[YOUR GOAL]: Continue the summer fruit salad recipe from the point where it ends.

[Start of DOCUMENT]

Best-of-Summer-Fruit Salad from Vegetarian Times

The fruit salad. So very simple, in a way, but also incredibly satisfying.  This is the perfect for breakfast, dessert, or an accompaniment to a light summer lunch or dinner.

Image courtesy of Grant Cochrane /
Image courtesy of Grant Cochrane /

Best-of-Summer-Fruit Salad

Serves 8

Tossing fruit in a lemon-infused syrup lightly sweetens it and keeps it from browning once it’s cut and stirred into a salad. Feel free to substitute whatever fruit you may have on hand for the choices here. If you plan to use bananas, though, do not add them until just before you’re ready to serve the dish.

[End of DOCUMENT]
[Start of DATASET RECORDS]

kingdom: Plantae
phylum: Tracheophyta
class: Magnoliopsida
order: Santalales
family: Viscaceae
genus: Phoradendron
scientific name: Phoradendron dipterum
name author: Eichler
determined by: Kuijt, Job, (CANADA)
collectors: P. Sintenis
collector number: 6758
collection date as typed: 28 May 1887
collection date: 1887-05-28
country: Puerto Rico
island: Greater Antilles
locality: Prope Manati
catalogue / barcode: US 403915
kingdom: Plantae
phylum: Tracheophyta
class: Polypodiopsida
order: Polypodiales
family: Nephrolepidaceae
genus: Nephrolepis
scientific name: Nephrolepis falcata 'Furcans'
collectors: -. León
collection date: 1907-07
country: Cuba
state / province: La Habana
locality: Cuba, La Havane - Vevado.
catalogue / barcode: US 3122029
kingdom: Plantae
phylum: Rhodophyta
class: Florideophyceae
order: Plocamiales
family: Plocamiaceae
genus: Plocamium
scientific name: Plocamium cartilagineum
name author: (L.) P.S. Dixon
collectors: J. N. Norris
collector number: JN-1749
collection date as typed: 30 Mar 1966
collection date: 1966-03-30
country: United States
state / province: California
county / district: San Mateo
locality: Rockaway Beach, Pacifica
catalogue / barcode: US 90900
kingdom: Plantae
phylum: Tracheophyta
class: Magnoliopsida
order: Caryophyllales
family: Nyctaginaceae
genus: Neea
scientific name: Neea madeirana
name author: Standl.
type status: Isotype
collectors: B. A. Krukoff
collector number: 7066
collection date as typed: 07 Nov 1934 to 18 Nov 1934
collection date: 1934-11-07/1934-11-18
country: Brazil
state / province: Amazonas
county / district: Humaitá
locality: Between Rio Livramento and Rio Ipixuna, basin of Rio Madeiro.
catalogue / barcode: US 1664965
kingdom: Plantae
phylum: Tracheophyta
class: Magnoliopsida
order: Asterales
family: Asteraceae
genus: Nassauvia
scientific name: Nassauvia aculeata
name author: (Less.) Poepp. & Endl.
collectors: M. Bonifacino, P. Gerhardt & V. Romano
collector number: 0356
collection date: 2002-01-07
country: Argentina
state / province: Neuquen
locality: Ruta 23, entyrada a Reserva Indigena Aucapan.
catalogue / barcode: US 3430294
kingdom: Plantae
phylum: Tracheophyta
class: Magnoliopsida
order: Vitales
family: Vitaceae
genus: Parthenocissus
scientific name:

[End of DATASET RECORDS]

[REPLY]:
  • ⅓ cup sugar or ¼ cup agave nectar
  • ¼ cup fresh mint or lemon verbena leaves
  • 2 Tbs. lemon or lime juice
  • 2 cups seedless grapes, halved
  • 2 peaches or nectarines, cut into 1½-inch pieces
  • 1 cup sliced strawberries or whole raspberries
  • 1 cup blueberries

1. Bring sugar and 1/2 cup water to a boil in saucepan. Simmer 2 minutes. Remove from heat, and stir in mint and lemon juice. Steep 15 minutes. Strain out mint.

2. Combine grapes, peaches, strawberries, and blueberries in large bowl. Stir in sugar syrup. Cover, and chill 2 hours, or overnight.

Original post, here.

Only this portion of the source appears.